We have no Saints to honor tomorrow, so instead we will recall that it is the anniversary of the date in 1527 when a combined force of German and Spanish troops sacked the City of Rome. I will wake up and do the Weekly Computer Maintenance tomorrow, and at 9:30 am or 10:00 am we will head down to Lafayette (to pick up my book at the library), then head to Lake Charles to have lunch with Deborah and Virginia (and so that I can set up an Excel worksheet for Deborah). And I have no idea what else we might do tomorrow, but at least my laundry is done early.

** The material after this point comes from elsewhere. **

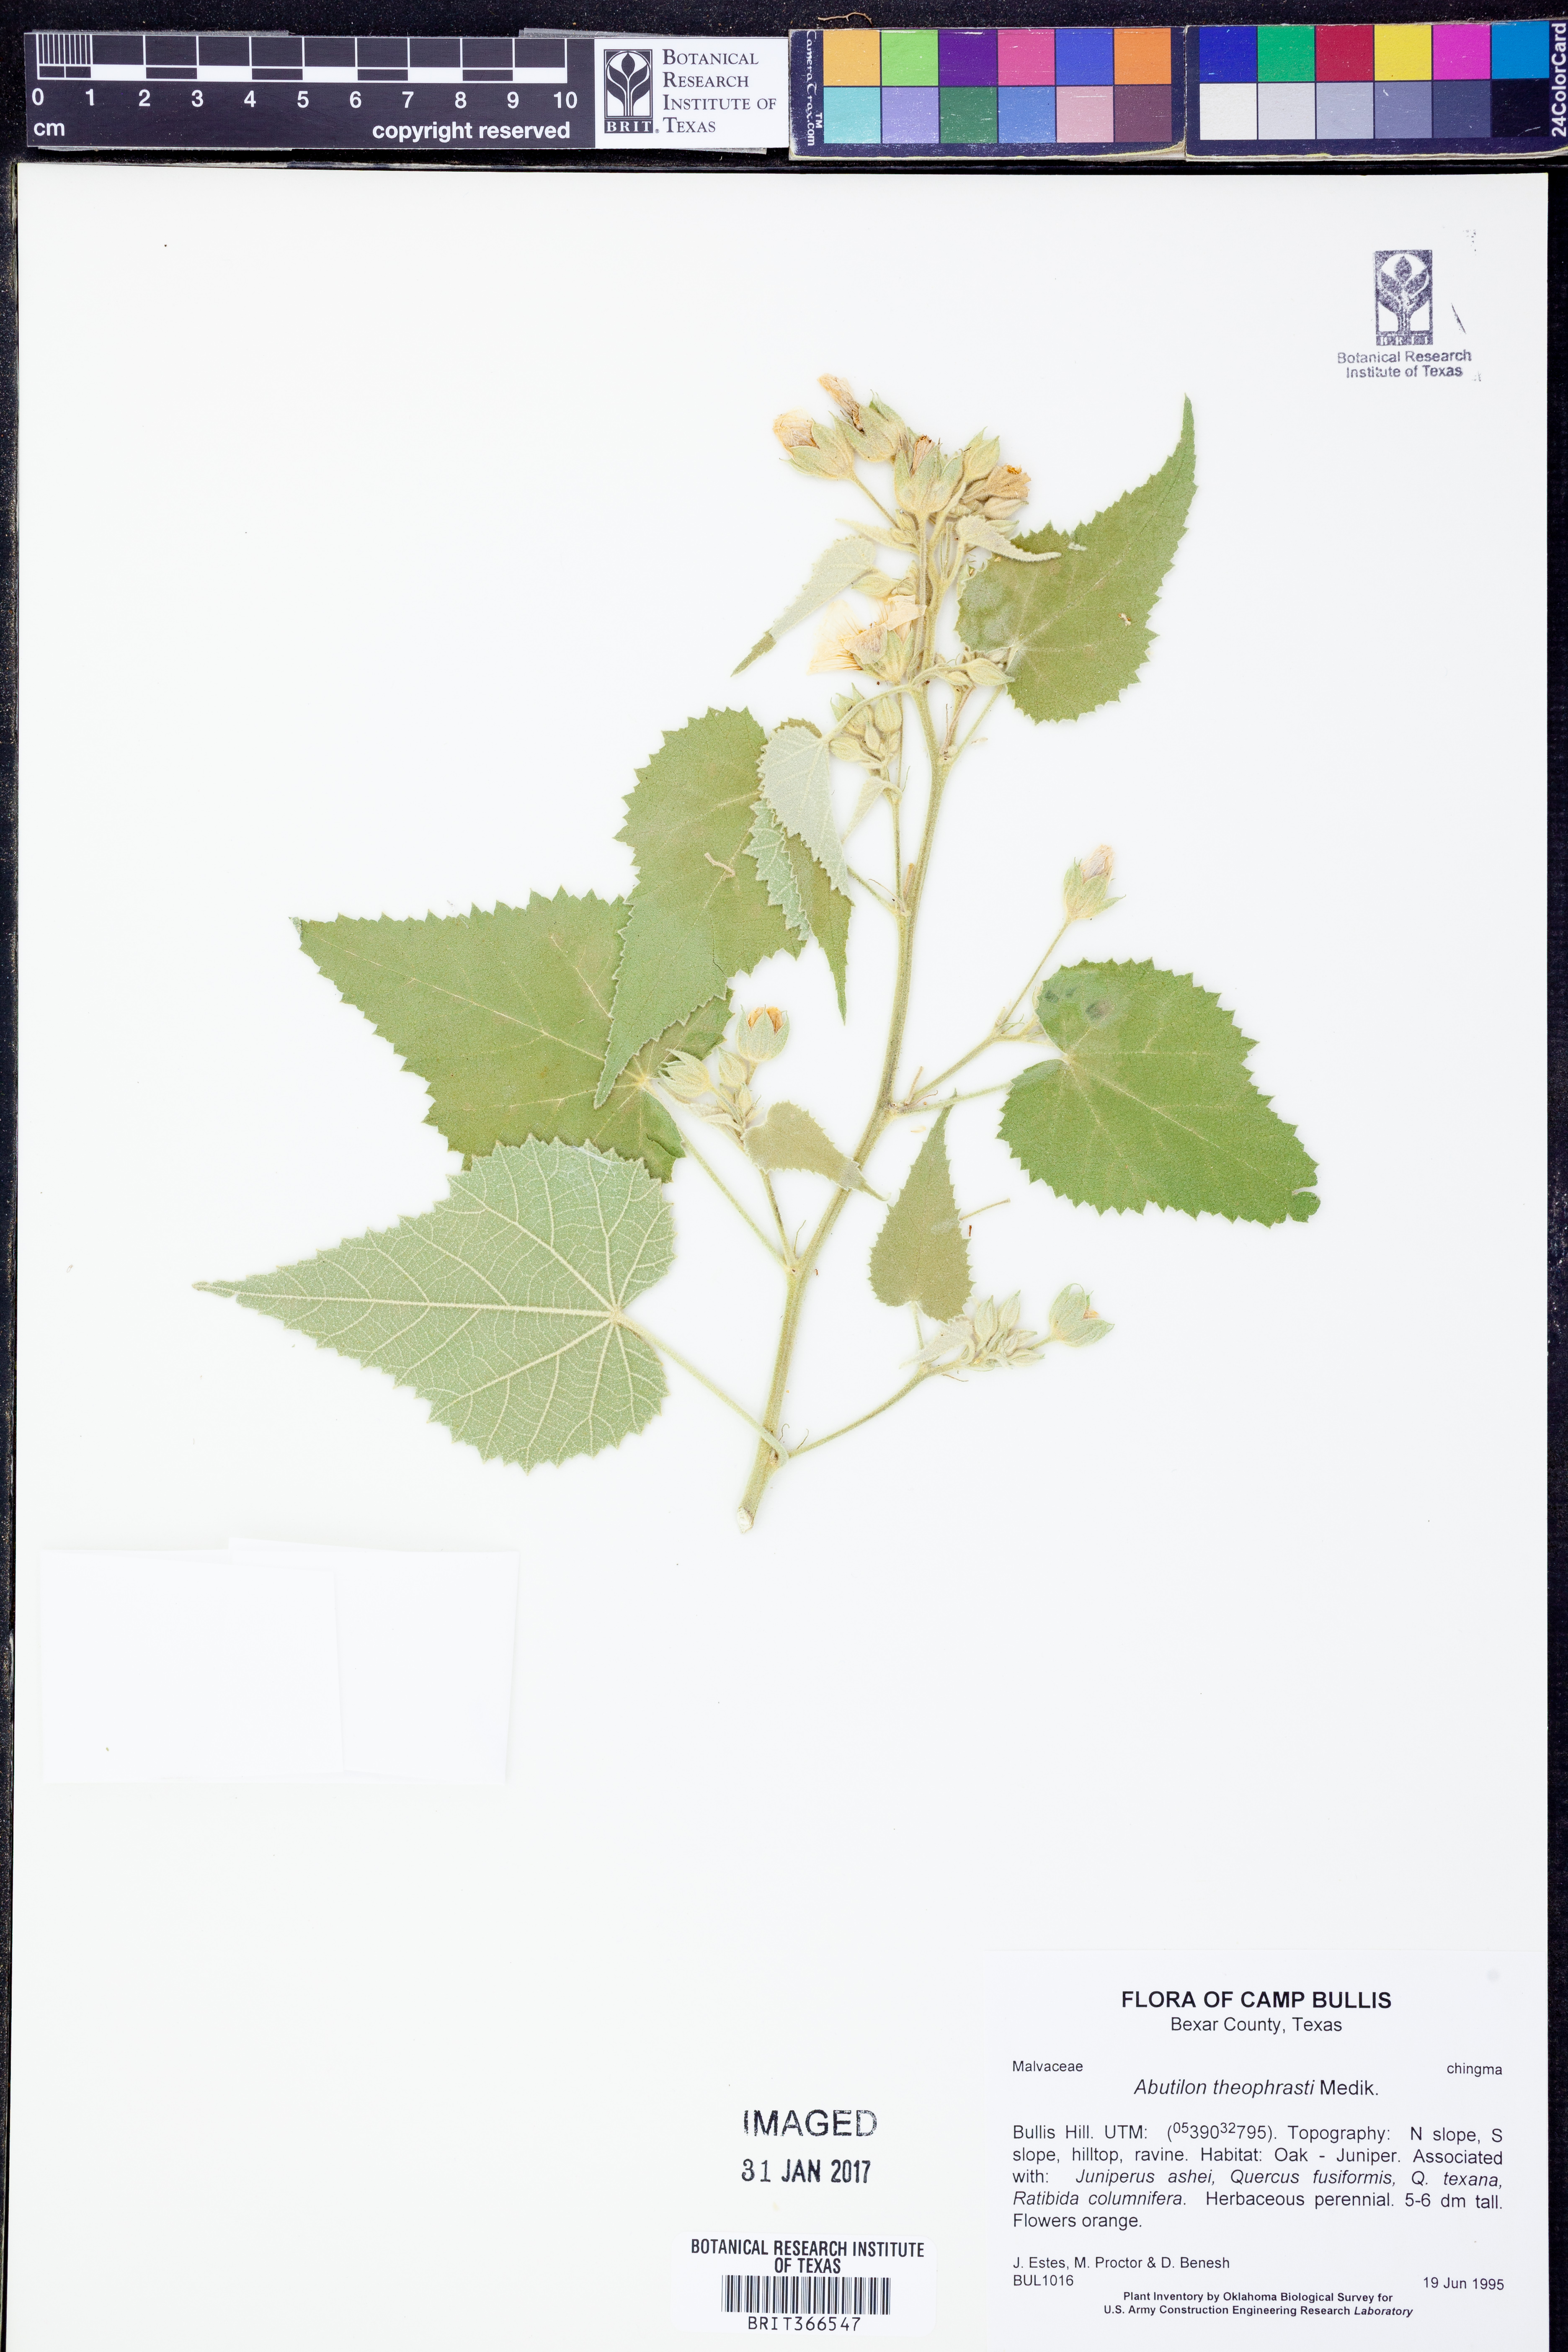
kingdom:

Our Parting Quote on this Tuesday evening comes to us from Walter Sisulu, South African anti-apartheid activist. Born in 1912 in Engcobo in the homeland of Transkei (now part of Eastern Cape Province, South Africa), his mother was a domestic worker and his father was a white civil servant. Educated in a local missionary school, he left in 1926 to work; he moved to Johannesburg in 1928 and experienced a wide range of manual jobs. He joined the African National Congress (ANC) in 1940. In 1943, together with Nelson Mandela and Oliver Tambo, he joined the ANC Youth League, founded by Anton Lembede, of which he was initially the treasurer. He later distanced himself from Lembede after Lembede had ridiculed his half-white parentage. Sisulu was a brilliant political networker and had a prominent planning role in the militant organization Umkhonto we Sizwe (“Spear of the Nation”). He was made secretary general of the ANC in 1949, displacing the more passive older leadership. As a planner of the Defiance Campaign from 1952, he was arrested that year and given a suspended sentence. In 1953 he travelled to Europe, the USSR, Israel, and China as an ANC representative, and was replaced as secretary general of the ANC in 1954. He was jailed seven times in the next ten years, including five months in 1960, and was held under house arrest in 1962. At the Treason Trial (1956 – 1961), he was eventually sentenced to six years, but was released on bail pending his appeal. He went underground in 1963 but was caught at Rivonia on July 11. At the conclusion of the Rivonia Trial (1963 – 1964), he was sentenced to life imprisonment on June 12, 1964. With other senior ANC figures, he served the majority of his sentence on Robben Island. In October 1989 he was released after 26 years in prison, and in July 1991 was elected ANC deputy president at the ANC’s first national conference after its unbanning the year before. He remained in the position until after South Africa’s first democratic election in 1994. In 1992 Sisulu was awarded Isitwalandwe Seaparankoe, the highest honour granted by the ANC, for his contribution to the liberation struggle in South Africa. The government of India awarded him Padma Vibhushan, India’s second highest civilian honour, in 1998. In 2004 he was voted 33rd in SABC3′s Great South Africans television series (died 2003): “It is a law of life that problems arise when conditions are there for their solution.”